» Consigne: Recopiez à l'identique les lignes des entrées, depuis le début jusqu'à la ligne contenant « ファッション・着こなし », celle-ci comprise. N'incluez pas les images dans votre réponse.

Entrées enregistrées:
****************************************

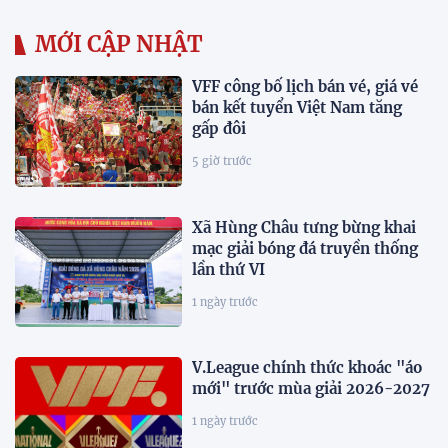
MỚI CẬP NHẬT
VFF công bố lịch bán vé, giá vé
bán kết tuyển Việt Nam tăng
gấp đôi
5 giờ trước
Xã Hùng Châu tưng bừng khai
mạc giải bóng đá truyền thống
lần thứ VI
1 ngày trước
V.League chính thức khoác "áo
mới" trước mùa giải 2026-2027
1 ngày trước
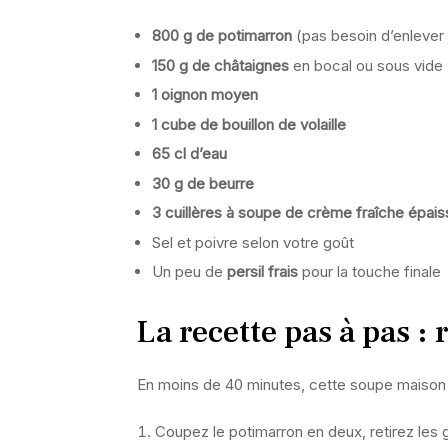
800 g de potimarron
(pas besoin d’enlever l
150 g de châtaignes
en bocal ou sous vide
1 oignon moyen
1 cube de bouillon de volaille
65 cl d’eau
30 g de beurre
3 cuillères à soupe de crème fraîche épais
Sel et poivre selon votre goût
Un peu de
persil frais
pour la touche finale
La recette pas à pas : 
En moins de 40 minutes, cette soupe maison 
Coupez le potimarron en deux, retirez les gr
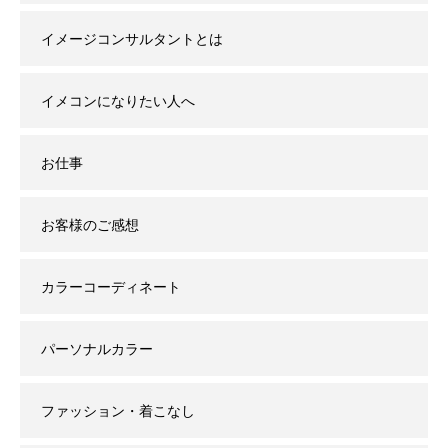
イメージコンサルタントとは
イメコンになりたい人へ
お仕事
お客様のご感想
カラーコーディネート
パーソナルカラー
ファッション・着こなし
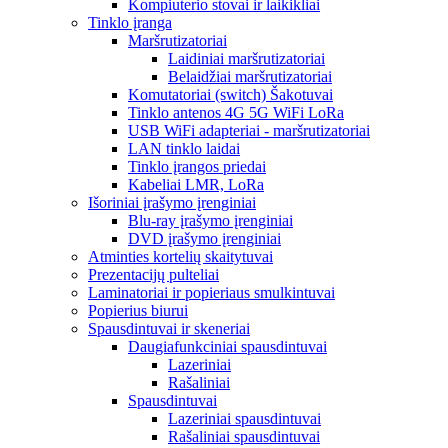
Kompiuterio stovai ir laikikliai
Tinklo įranga
Maršrutizatoriai
Laidiniai maršrutizatoriai
Belaidžiai maršrutizatoriai
Komutatoriai (switch) Šakotuvai
Tinklo antenos 4G 5G WiFi LoRa
USB WiFi adapteriai - maršrutizatoriai
LAN tinklo laidai
Tinklo įrangos priedai
Kabeliai LMR, LoRa
Išoriniai įrašymo įrenginiai
Blu-ray įrašymo įrenginiai
DVD įrašymo įrenginiai
Atminties kortelių skaitytuvai
Prezentacijų pulteliai
Laminatoriai ir popieriaus smulkintuvai
Popierius biurui
Spausdintuvai ir skeneriai
Daugiafunkciniai spausdintuvai
Lazeriniai
Rašaliniai
Spausdintuvai
Lazeriniai spausdintuvai
Rašaliniai spausdintuvai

****************************************

» Corrigé:
MỚI CẬP NHẬT
VFF công bố lịch bán vé, giá vé
bán kết tuyển Việt Nam tăng
gấp đôi
5 giờ trước
Xã Hùng Châu tưng bừng khai
mạc giải bóng đá truyền thống
lần thứ VI
1 ngày trước
V.League chính thức khoác "áo
mới" trước mùa giải 2026-2027
1 ngày trước
800 g de potimarron
(pas besoin d’enlever l
150 g de châtaignes
en bocal ou sous vide
1 oignon moyen
1 cube de bouillon de volaille
65 cl d’eau
30 g de beurre
3 cuillères à soupe de crème fraîche épais
Sel et poivre selon votre goût
Un peu de
persil frais
pour la touche finale
La recette pas à pas : 
En moins de 40 minutes, cette soupe maison 
Coupez le potimarron en deux, retirez les gr
イメージコンサルタントとは
イメコンになりたい人へ
お仕事
お客様のご感想
カラーコーディネート
パーソナルカラー
ファッション・着こなし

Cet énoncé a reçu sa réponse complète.